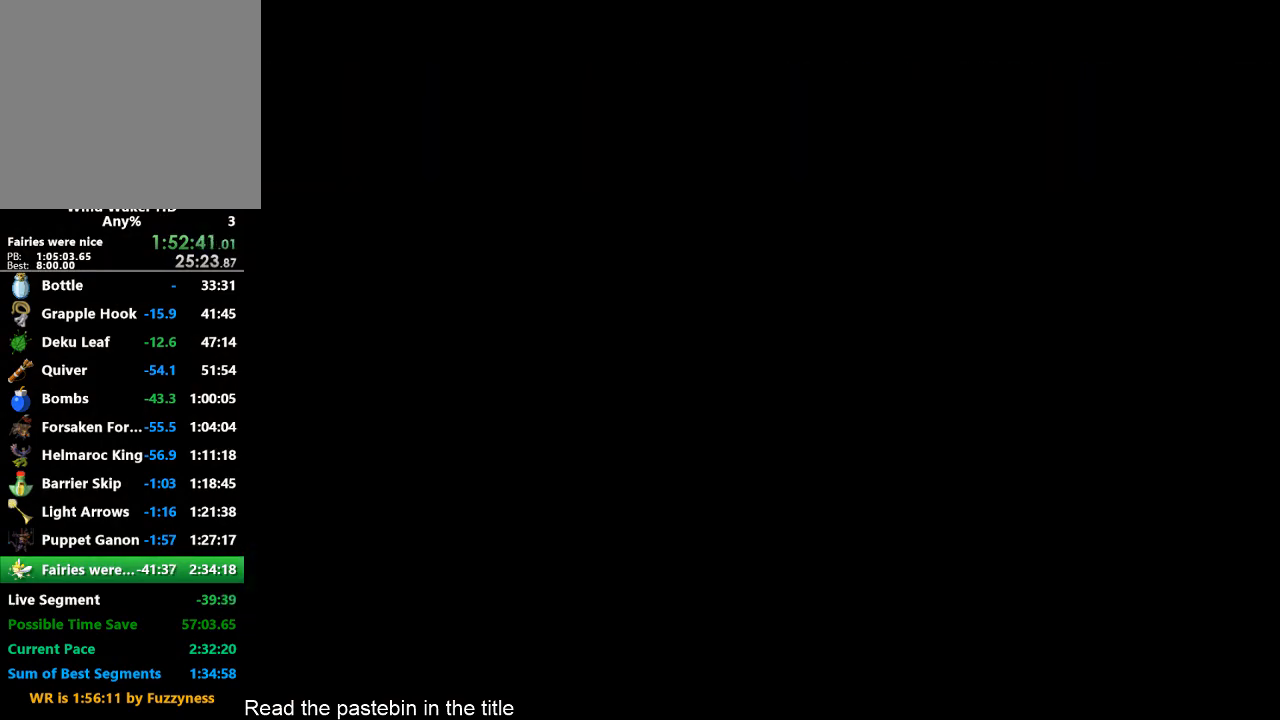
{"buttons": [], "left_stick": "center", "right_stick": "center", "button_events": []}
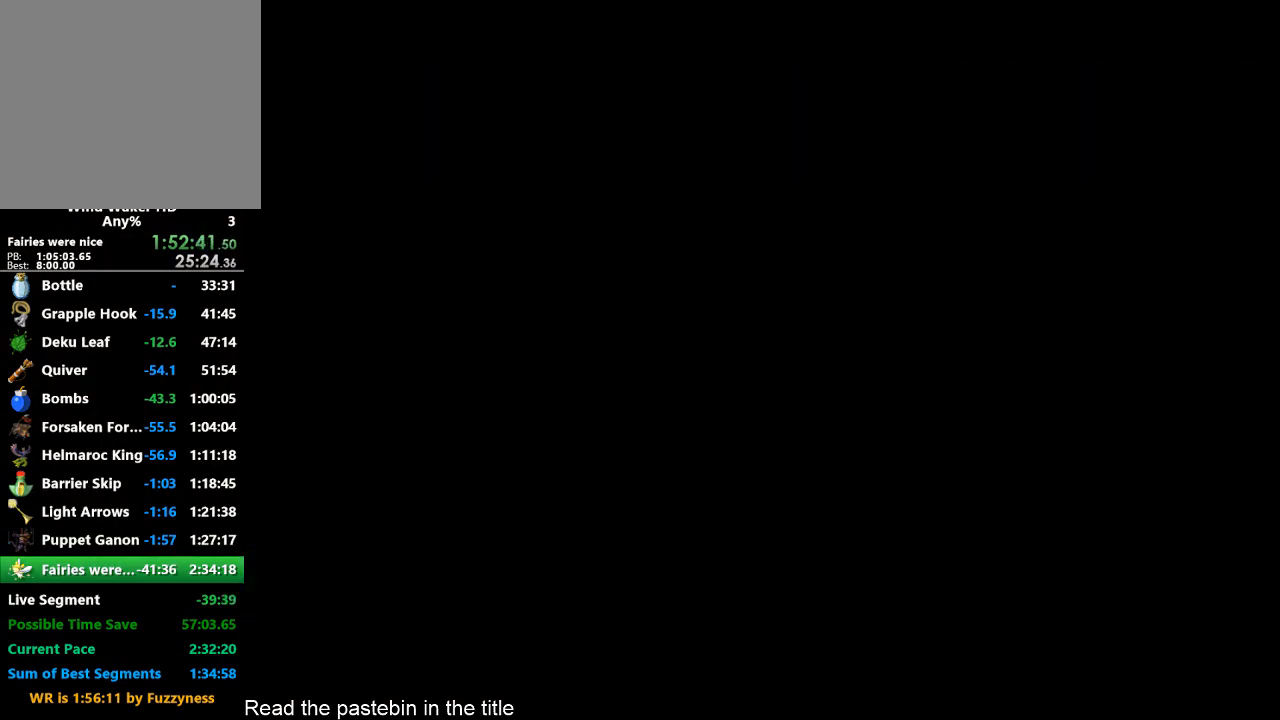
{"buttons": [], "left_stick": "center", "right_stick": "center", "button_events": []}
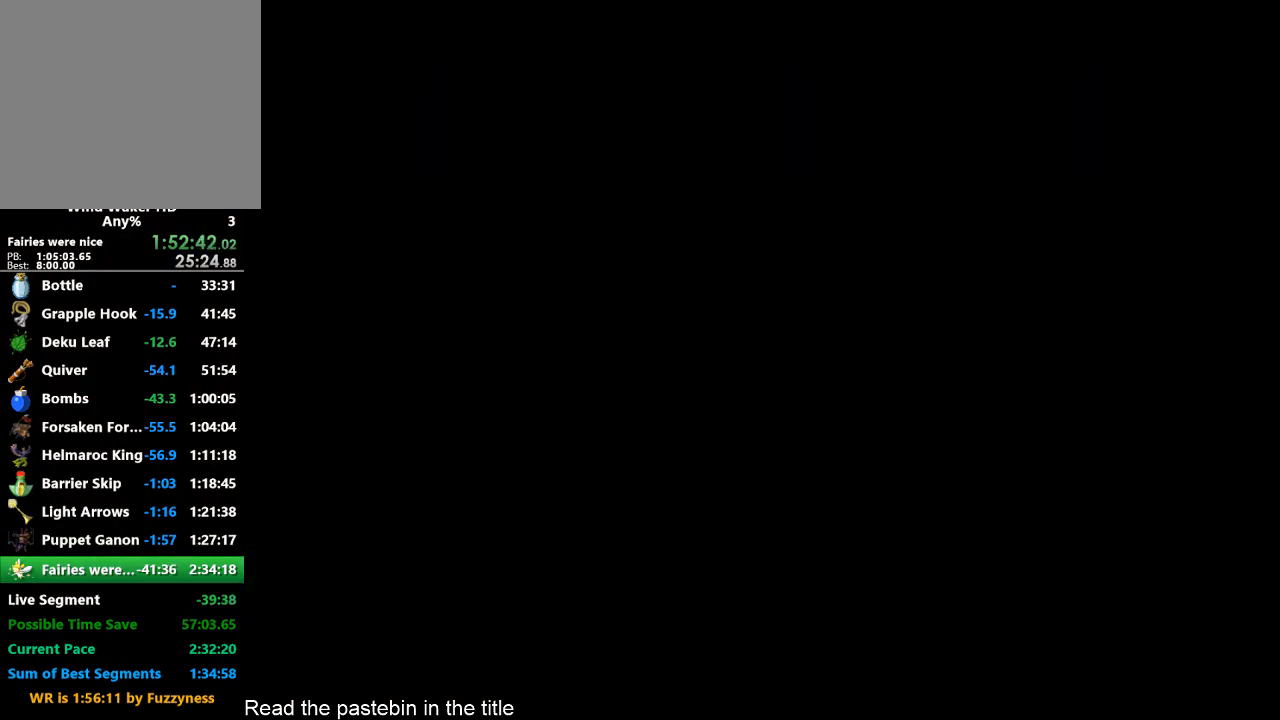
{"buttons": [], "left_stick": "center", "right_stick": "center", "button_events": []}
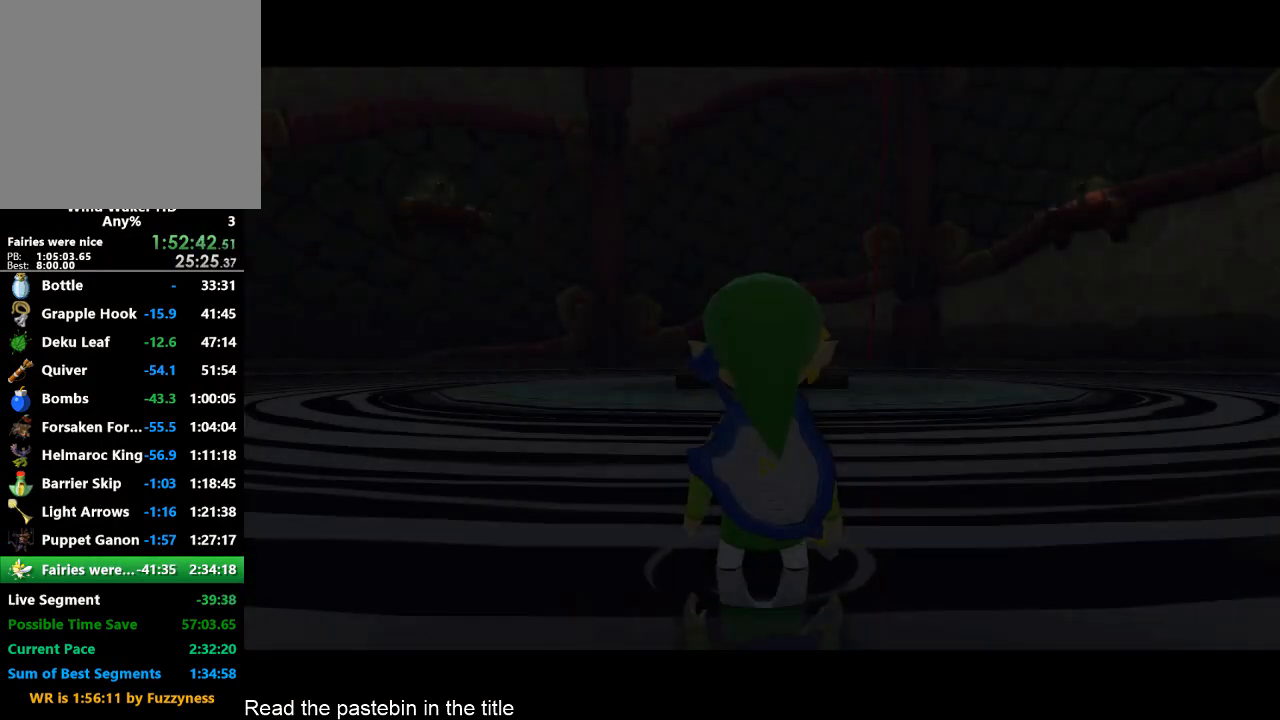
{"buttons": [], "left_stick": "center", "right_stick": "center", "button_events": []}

=-=-=

**Work instruction:**
Retype the lines above exactly, no pictures.

**Answer for the task:**
{"buttons": [], "left_stick": "center", "right_stick": "center", "button_events": []}
{"buttons": [], "left_stick": "center", "right_stick": "center", "button_events": []}
{"buttons": [], "left_stick": "center", "right_stick": "center", "button_events": []}
{"buttons": [], "left_stick": "center", "right_stick": "center", "button_events": []}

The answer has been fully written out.